Chercheur au CÉRIUM de l'Université de Montréal et auteur de l'essai intitulé Un selfie avec Justin Trudeau, Jocelyn Coulon fait un portrait peu flatteur du premier ministre et de sa place dans l'échiquier mondial. Il affirme que M. Trudeau n'a pas rencontré une seule fois Stéphane Dion en tête à tête quand il était ministre des Affaires étrangères. L'animosité serait née entre les deux hommes quand Dion a refusé la candidature de Trudeau pour l'élection partielle de 2007 dans Outremont, pour y présenter plutôt M. Coulon, qui deviendra plus tard son conseiller. Stéphane Dion a été congédié en cinq minutes après 14 mois dans ce ministère.
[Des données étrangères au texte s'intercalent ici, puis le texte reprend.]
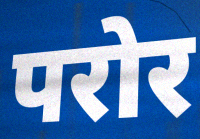
परोर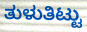
ತುಳುತಿಟ್ಟುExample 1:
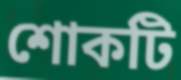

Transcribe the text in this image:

শোকটি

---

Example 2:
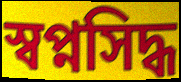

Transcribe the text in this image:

স্বপ্নসিদ্ধ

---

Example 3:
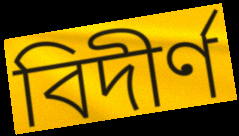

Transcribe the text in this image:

বিদীর্ণ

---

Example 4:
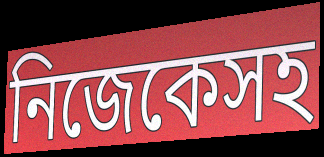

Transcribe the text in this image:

নিজেকেসহ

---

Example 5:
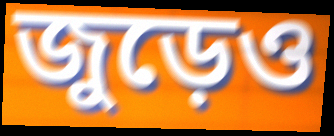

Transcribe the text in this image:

জুড়েও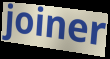
joinerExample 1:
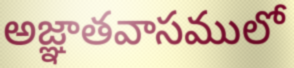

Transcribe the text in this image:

అజ్ఞాతవాసములో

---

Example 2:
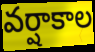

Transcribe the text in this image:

వర్షాకాల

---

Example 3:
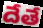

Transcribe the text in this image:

దేతే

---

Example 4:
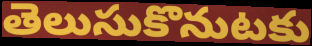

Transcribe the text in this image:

తెలుసుకొనుటకు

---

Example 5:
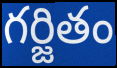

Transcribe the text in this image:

గర్జితం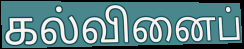
கல்வினைப்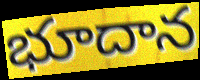
భూదానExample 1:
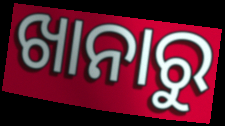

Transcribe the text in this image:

ଖାନାରୁ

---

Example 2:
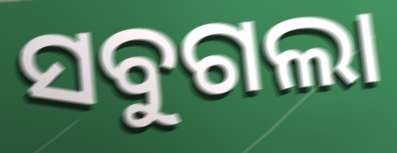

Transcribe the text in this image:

ସବୁଗଲା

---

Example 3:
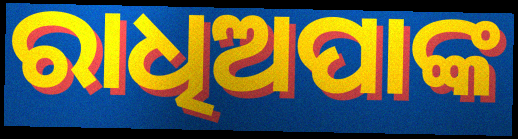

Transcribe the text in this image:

ରାଧିଅପାଙ୍କ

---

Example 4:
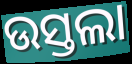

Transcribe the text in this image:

ଉସ୍ତଲା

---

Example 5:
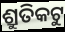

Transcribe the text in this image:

ଶ୍ରୁତିକଟୁ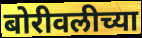
बोरीवलीच्या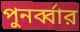
পুনর্ব্বার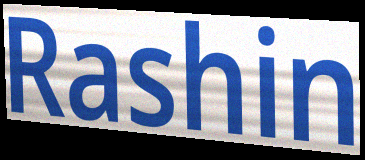
Rashin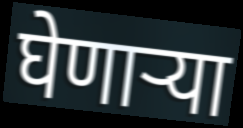
घेणार्‍या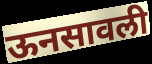
ऊनसावली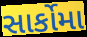
સાર્કોમા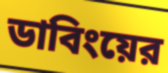
ডাবিংয়ের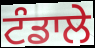
ਟੰਡਾਲੇ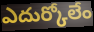
ఎదుర్కోలేం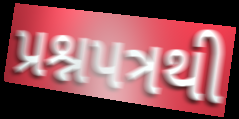
પ્રશ્નપત્રથી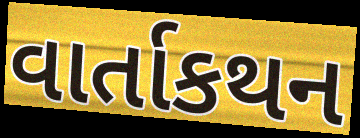
વાર્તાકથનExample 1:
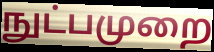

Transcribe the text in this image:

நுட்பமுறை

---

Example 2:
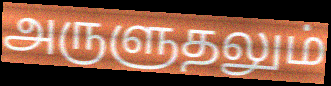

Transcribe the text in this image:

அருளுதலும்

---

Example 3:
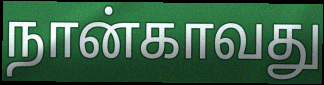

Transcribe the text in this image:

நான்காவது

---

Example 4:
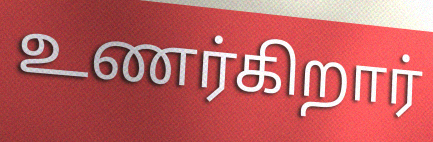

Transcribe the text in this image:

உணர்கிறார்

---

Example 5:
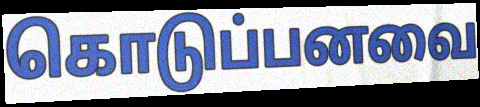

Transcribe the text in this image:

கொடுப்பனவை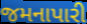
જમનાપારી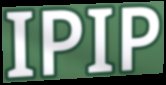
IPIPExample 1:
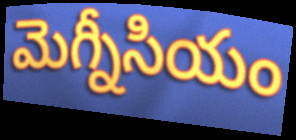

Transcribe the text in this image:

మెగ్నీసియం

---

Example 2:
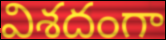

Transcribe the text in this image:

విశదంగా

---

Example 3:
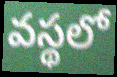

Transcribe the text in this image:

వస్థలో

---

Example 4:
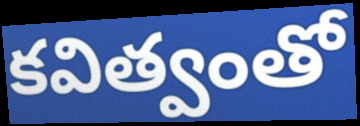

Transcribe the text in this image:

కవిత్వంతో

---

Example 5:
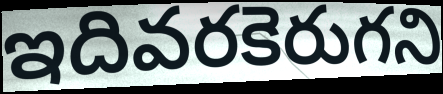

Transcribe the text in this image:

ఇదివరకెరుగని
Jocelyn Coulon ignore si la visite en Inde de Trudeau, si décriée, nuira à sa réélection. Il souligne néanmoins son manque de finesse et de connaissances de la population indienne, notamment en affirmant à ses hôtes: «"Il y a plus de ministres sikhs dans mon conseil de ministres que dans le vôtre." C'est assez insultant», relève M. Coulon.

«Est-ce que tu vas téléporter Dany à La voix?» a demandé Guy A. Lepage à Luc Langevin, qui a médusé toute l'assistance avec un numéro de pièce de monnaie retrouvée dans une noix, elle-même retrouvée dans un citron. Dans son nouveau spectacle, intitulée Maintenant demain, le célèbre illusionniste téléporte un spectateur, rien de moins. Même son metteur en scène René Richard Cyr ne connaît pas tous ses trucs.